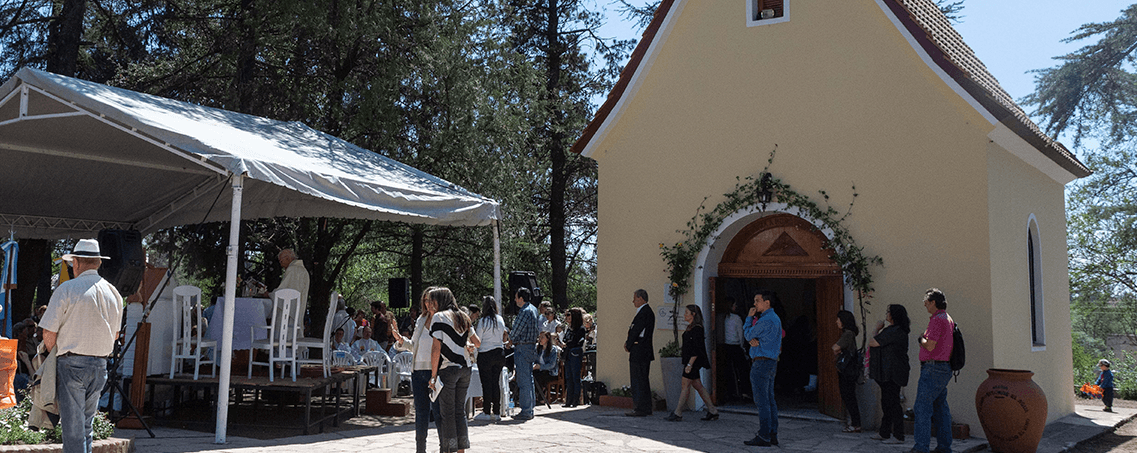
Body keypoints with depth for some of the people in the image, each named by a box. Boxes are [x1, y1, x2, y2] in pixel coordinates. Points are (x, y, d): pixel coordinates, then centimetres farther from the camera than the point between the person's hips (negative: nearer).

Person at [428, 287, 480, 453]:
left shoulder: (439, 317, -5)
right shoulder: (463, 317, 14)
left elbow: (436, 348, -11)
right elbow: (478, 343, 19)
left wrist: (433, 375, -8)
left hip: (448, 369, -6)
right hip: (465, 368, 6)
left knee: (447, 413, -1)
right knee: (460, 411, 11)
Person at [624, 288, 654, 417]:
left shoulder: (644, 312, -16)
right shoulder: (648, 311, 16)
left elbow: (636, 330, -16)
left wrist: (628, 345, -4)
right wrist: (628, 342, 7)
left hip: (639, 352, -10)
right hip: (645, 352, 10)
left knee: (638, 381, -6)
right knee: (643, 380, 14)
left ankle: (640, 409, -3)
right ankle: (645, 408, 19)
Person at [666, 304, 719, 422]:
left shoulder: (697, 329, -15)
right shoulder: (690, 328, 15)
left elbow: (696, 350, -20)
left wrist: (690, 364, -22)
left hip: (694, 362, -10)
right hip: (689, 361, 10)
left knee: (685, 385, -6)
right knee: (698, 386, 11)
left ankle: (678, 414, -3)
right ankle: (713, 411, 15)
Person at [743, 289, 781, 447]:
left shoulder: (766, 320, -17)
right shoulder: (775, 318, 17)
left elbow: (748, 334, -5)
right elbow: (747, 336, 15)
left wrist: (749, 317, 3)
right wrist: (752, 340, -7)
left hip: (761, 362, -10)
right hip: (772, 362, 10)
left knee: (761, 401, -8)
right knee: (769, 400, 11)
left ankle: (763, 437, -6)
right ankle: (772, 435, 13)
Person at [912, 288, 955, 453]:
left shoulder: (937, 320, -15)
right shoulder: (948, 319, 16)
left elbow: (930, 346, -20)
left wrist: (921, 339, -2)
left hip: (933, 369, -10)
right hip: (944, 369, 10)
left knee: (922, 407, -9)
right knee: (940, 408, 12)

Task directions: Return every line of the entries above that contains the string "ankle", matching case exactly.

Response box:
left ankle: (640, 409, -3)
right ankle: (645, 408, 19)
left ankle: (678, 414, -3)
right ankle: (713, 411, 15)
left ankle: (763, 437, -6)
right ankle: (772, 435, 13)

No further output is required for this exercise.